Dengan ratifikasi konvensi-konvensi tersebut akan memberikan Indonesia instrumen hukum dan moral yang lebih kuat dalam memperjuangkan hak-hak Palestina, baik melalui diplomasi multilateral, penyelidikan internasional, maupun penegakan hukum internasional terhadap pelanggaran-pelanggaran yang terjadi.
Pilihan sesungguhnya yang dihadapi dunia adalah antara mendukung hak asasi manusia dan keadilan untuk semua orang di kawasan, termasuk rakyat Palestina, atau mempertahankan status quo yang memungkinkan pelanggaran terus berlanjut. Retorika perdamaian yang sering digunakan para pemimpin politik (sekutu Israel) tidak sejalan dengan tindakan mereka yang terus mendukung kebijakan yang tidak adil dan eksploitatif (Noam Chomsky, 2021).
Di sisi lain, kritik terhadap Israel atau Zionisme sering kali disamakan dengan anti-Semitisme. Padahal itu sesuatu yang berbeda. Zionisme adalah sebuah gerakan politik yang tidak selalu mewakili seluruh komunitas Yahudi, sementara anti-Semitisme adalah kebencian terhadap orang Yahudi berdasarkan identitas rasial atau agama (R. Garaudy, 2000).

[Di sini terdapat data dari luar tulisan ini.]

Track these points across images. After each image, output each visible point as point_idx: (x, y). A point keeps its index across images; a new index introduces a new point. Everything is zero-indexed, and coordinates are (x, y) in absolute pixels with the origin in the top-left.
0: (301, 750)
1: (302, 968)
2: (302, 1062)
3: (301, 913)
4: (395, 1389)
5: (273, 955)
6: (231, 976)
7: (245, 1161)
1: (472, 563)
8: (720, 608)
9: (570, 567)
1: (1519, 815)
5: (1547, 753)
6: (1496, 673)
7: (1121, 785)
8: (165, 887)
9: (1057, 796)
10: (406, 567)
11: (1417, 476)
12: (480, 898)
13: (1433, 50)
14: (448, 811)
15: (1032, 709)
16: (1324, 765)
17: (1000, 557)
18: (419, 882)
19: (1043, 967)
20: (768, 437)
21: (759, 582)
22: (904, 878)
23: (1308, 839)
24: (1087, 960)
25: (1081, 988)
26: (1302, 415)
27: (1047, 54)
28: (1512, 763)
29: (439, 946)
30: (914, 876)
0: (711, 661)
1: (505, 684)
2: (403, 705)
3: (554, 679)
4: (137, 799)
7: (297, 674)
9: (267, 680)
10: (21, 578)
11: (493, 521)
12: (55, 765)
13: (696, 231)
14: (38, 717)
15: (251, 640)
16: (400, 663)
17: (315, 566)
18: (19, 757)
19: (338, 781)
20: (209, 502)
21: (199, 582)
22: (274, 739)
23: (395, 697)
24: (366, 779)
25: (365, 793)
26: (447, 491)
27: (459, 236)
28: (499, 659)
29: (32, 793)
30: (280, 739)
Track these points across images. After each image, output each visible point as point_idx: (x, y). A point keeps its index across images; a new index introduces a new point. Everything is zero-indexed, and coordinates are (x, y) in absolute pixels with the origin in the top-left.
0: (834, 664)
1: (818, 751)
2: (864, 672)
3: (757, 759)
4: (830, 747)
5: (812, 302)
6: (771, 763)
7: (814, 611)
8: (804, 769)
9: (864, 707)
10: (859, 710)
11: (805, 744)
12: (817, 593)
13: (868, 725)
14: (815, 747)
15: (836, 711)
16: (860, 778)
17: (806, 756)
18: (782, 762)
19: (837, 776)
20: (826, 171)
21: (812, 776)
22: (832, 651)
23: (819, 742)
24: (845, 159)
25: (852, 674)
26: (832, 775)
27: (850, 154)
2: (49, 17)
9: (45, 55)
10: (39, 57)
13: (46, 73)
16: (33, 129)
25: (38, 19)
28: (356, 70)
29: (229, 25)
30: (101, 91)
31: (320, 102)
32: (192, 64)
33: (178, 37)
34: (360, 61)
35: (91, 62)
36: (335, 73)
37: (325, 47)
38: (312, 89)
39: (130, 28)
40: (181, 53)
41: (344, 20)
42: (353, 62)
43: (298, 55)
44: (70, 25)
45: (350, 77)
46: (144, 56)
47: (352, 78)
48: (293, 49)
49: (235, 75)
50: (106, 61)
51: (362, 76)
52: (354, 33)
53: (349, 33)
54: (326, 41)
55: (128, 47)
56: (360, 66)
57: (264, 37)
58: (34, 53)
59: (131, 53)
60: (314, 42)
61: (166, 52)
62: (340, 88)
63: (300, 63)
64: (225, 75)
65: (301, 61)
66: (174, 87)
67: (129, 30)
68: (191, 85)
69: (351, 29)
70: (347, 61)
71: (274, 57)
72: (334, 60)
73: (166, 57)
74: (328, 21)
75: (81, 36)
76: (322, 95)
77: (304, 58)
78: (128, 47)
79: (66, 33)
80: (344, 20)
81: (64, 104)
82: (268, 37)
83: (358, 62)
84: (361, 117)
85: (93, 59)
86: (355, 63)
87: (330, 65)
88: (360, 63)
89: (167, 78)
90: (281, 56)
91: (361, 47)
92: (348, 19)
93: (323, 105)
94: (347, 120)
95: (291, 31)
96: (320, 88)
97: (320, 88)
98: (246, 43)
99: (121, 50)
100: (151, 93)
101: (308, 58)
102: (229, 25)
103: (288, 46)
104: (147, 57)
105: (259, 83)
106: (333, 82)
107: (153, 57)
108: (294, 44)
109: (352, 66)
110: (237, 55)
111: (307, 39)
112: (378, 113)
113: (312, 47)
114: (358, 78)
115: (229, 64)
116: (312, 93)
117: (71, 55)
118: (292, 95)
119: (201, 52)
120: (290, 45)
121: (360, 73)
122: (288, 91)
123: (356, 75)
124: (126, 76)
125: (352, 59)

Ada potensi sejarah berulang, akibat Israel keras kepala dan mengulang kesalahan tanpa penyesalan. Nabi Musa yang telah membebaskan Bani Israel dari kekejaman Fir’aun pun pernah nelangsa. Hingga akhirnya Musa memohon kepada Allah untuk berlepas diri dari mereka. Musa berkata: “Ya Robbi, aku hanya menguasai diriku sendiri dan saudaraku, sebab itu pisahkanlah antara kami dan orang-orang yang fasik itu," QS Al Maidah [5], 25. Pada waktunya Palestina akan menjadi nisan bagi zionis, bagai Qarun yang dibenamkan ke tanah karena ketamakannya. Demikianlah kitab suci mengisahkan para pelaku pengrusakan di muka bumi.